===== Data under study
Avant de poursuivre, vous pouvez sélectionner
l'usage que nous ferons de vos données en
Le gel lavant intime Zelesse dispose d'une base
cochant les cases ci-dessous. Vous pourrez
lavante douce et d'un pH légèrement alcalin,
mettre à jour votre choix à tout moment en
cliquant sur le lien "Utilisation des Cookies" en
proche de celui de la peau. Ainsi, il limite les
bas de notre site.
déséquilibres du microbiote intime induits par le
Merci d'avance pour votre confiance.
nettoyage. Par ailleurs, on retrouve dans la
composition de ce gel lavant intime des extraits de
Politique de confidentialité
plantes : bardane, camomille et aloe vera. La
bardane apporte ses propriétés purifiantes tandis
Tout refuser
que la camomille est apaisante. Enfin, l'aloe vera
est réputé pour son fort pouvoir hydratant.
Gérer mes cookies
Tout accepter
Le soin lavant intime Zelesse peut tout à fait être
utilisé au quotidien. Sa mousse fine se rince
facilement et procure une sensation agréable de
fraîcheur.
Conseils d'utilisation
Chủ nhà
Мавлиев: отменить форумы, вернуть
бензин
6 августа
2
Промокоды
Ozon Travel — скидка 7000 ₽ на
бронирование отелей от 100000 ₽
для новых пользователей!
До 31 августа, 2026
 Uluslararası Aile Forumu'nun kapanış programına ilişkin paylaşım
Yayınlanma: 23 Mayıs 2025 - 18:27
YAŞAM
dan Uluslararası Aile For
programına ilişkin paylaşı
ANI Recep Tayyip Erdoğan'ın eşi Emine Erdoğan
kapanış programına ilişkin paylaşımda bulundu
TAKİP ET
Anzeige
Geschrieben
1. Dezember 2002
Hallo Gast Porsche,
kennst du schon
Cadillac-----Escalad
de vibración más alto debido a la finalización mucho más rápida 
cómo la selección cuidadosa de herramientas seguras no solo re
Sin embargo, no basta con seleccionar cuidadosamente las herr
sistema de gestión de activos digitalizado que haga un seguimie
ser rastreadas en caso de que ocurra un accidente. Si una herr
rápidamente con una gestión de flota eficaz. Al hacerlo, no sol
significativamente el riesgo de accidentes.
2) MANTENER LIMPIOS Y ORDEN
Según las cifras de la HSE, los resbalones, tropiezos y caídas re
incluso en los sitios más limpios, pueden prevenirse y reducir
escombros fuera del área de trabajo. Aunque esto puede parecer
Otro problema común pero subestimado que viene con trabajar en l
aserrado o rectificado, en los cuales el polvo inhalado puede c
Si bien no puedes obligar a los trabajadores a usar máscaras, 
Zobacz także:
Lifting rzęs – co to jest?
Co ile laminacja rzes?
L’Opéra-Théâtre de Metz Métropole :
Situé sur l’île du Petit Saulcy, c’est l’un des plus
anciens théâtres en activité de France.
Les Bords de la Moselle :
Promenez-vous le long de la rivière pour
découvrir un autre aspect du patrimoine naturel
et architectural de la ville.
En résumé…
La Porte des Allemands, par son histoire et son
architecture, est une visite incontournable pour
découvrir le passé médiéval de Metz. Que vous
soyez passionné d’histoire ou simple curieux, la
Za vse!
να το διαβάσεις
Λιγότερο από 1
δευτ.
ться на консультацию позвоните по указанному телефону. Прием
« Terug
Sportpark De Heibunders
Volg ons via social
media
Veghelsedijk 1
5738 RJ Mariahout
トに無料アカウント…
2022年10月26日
==========
Problem to solve:
Rewrite the records from the first line through the line containing "Sin embargo, no", replacing "camomille" with "lavande" and changing nothing else.

Exercise solution:
Avant de poursuivre, vous pouvez sélectionner
l'usage que nous ferons de vos données en
Le gel lavant intime Zelesse dispose d'une base
cochant les cases ci-dessous. Vous pourrez
lavante douce et d'un pH légèrement alcalin,
mettre à jour votre choix à tout moment en
cliquant sur le lien "Utilisation des Cookies" en
proche de celui de la peau. Ainsi, il limite les
bas de notre site.
déséquilibres du microbiote intime induits par le
Merci d'avance pour votre confiance.
nettoyage. Par ailleurs, on retrouve dans la
composition de ce gel lavant intime des extraits de
Politique de confidentialité
plantes : bardane, lavande et aloe vera. La
bardane apporte ses propriétés purifiantes tandis
Tout refuser
que la lavande est apaisante. Enfin, l'aloe vera
est réputé pour son fort pouvoir hydratant.
Gérer mes cookies
Tout accepter
Le soin lavant intime Zelesse peut tout à fait être
utilisé au quotidien. Sa mousse fine se rince
facilement et procure une sensation agréable de
fraîcheur.
Conseils d'utilisation
Chủ nhà
Мавлиев: отменить форумы, вернуть
бензин
6 августа
2
Промокоды
Ozon Travel — скидка 7000 ₽ на
бронирование отелей от 100000 ₽
для новых пользователей!
До 31 августа, 2026
 Uluslararası Aile Forumu'nun kapanış programına ilişkin paylaşım
Yayınlanma: 23 Mayıs 2025 - 18:27
YAŞAM
dan Uluslararası Aile For
programına ilişkin paylaşı
ANI Recep Tayyip Erdoğan'ın eşi Emine Erdoğan
kapanış programına ilişkin paylaşımda bulundu
TAKİP ET
Anzeige
Geschrieben
1. Dezember 2002
Hallo Gast Porsche,
kennst du schon
Cadillac-----Escalad
de vibración más alto debido a la finalización mucho más rápida 
cómo la selección cuidadosa de herramientas seguras no solo re
Sin embargo, no basta con seleccionar cuidadosamente las herr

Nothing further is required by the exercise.